Task objective =>
Can you return the records below exactly as they stand, but only from the first line through the one with "staining of normal"?

Records to use =>

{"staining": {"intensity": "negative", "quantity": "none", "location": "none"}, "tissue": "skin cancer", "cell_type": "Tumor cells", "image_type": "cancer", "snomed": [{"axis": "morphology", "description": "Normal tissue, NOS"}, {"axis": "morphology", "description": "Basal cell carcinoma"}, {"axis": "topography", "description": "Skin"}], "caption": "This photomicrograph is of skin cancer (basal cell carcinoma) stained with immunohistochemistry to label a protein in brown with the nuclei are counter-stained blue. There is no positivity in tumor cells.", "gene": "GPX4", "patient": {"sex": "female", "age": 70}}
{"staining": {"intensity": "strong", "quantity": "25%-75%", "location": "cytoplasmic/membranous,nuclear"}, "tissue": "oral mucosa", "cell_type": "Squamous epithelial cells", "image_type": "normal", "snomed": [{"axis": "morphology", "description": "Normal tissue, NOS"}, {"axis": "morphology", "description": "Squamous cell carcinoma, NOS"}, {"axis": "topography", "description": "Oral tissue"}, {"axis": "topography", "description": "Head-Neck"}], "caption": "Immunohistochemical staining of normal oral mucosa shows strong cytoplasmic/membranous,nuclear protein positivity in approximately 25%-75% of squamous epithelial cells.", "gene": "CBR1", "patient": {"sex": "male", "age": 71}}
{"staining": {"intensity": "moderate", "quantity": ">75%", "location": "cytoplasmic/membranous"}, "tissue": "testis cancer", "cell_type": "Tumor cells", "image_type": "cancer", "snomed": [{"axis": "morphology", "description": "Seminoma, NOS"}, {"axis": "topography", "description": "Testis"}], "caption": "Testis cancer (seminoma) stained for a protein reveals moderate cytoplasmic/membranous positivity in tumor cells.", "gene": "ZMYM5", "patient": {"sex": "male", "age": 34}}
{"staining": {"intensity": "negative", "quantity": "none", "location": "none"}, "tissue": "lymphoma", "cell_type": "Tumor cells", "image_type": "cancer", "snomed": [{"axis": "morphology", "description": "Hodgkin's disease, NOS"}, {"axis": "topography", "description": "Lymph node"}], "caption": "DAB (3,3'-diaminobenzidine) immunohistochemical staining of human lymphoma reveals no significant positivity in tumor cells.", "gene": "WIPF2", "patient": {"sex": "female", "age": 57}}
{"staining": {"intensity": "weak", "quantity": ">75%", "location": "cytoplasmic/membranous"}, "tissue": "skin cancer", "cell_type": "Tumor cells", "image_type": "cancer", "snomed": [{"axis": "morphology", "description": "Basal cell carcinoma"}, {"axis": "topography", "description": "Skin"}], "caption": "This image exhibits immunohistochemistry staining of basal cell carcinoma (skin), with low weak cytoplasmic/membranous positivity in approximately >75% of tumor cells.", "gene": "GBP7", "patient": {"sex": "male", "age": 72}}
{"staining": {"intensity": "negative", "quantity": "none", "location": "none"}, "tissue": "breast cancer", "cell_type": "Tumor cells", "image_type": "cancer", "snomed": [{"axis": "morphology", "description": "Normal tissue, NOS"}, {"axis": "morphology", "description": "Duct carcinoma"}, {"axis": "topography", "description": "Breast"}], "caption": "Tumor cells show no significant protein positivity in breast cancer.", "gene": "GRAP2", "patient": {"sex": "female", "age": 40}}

Expected answer =>
{"staining": {"intensity": "negative", "quantity": "none", "location": "none"}, "tissue": "skin cancer", "cell_type": "Tumor cells", "image_type": "cancer", "snomed": [{"axis": "morphology", "description": "Normal tissue, NOS"}, {"axis": "morphology", "description": "Basal cell carcinoma"}, {"axis": "topography", "description": "Skin"}], "caption": "This photomicrograph is of skin cancer (basal cell carcinoma) stained with immunohistochemistry to label a protein in brown with the nuclei are counter-stained blue. There is no positivity in tumor cells.", "gene": "GPX4", "patient": {"sex": "female", "age": 70}}
{"staining": {"intensity": "strong", "quantity": "25%-75%", "location": "cytoplasmic/membranous,nuclear"}, "tissue": "oral mucosa", "cell_type": "Squamous epithelial cells", "image_type": "normal", "snomed": [{"axis": "morphology", "description": "Normal tissue, NOS"}, {"axis": "morphology", "description": "Squamous cell carcinoma, NOS"}, {"axis": "topography", "description": "Oral tissue"}, {"axis": "topography", "description": "Head-Neck"}], "caption": "Immunohistochemical staining of normal oral mucosa shows strong cytoplasmic/membranous,nuclear protein positivity in approximately 25%-75% of squamous epithelial cells.", "gene": "CBR1", "patient": {"sex": "male", "age": 71}}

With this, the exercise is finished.